E nos Jerónimos, que o ensaísta já apelidara de “jardim de pedra”, o cardeal concluiu: “Agradeçamos ao Deus das bem-aventuranças as palavras que Eduardo Lourenço nos iluminou sorrindo, e aquelas para cujo sentido ele nos abriu, chorando.”

 

Uma “ausência luminosa”

No final da missa, o cardeal-patriarca de Lisboa convidou ao conhecimento da obra de Eduardo Lourenço, que “deixou páginas fundamentais” para se perceber “o que é ser português, europeu e cidadão do mundo” e sublinhou o contributo “muito consistente” do ensaísta.

Eduardo Lourenço “foi alguém que durante toda a sua vida nos fez interrogar sobre o que somos, como pessoas e como portugueses, como europeus e cidadãos do mundo, e essa interrogação permanente (…) ajudou-nos a todos a crescer”, afirmou, referindo ainda a “inquietação” sobre Deus que o ensaísta “transportou durante toda a sua vida”, transportada desde a infância.

Também em declarações já no exterior da igreja, Tolentino Mendonça sublinhou ainda o contributo de Eduardo Lourenço como “teórico da ausência”. E explicou: “Ele falou da presença de Deus contando quão ardente, quão insepulta, quão irresolúvel, quão irremovível é a ausência de Deus.
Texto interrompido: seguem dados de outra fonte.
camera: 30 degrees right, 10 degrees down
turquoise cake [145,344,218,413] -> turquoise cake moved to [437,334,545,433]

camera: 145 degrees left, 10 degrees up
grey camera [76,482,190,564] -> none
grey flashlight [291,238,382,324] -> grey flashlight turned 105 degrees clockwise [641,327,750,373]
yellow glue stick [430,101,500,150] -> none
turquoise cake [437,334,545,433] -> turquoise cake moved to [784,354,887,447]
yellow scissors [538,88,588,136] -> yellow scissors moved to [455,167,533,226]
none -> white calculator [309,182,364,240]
É um falar de Deus pela negativa – não a presença, mas a ausência – mas aqui a ausência era tão luminosa e vibrante, ressoava tanto, que é um dos autores fundamentais para, em Portugal, pensarmos a questão de Deus.”
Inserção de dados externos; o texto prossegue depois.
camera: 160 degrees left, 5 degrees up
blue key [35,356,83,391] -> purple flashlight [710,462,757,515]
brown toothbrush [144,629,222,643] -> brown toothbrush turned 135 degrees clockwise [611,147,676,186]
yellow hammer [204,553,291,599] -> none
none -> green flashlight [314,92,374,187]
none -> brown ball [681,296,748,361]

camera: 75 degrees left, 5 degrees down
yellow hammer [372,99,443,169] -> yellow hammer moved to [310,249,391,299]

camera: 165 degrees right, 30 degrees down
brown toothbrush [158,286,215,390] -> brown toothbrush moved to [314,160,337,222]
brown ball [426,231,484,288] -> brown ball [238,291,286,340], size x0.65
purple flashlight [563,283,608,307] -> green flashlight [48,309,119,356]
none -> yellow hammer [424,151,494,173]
“Nas milhares de páginas que escreveu, acrescentou, em que falou dos poetas, músicos e cineastas, estava a dizer que o trabalho criativo desenvolvido por portugueses e portuguesas ao longo do tempo, com temperamento e percursos e géneros tão diversos, no fundo, estávamos todos a construir uma casa espiritual comum.”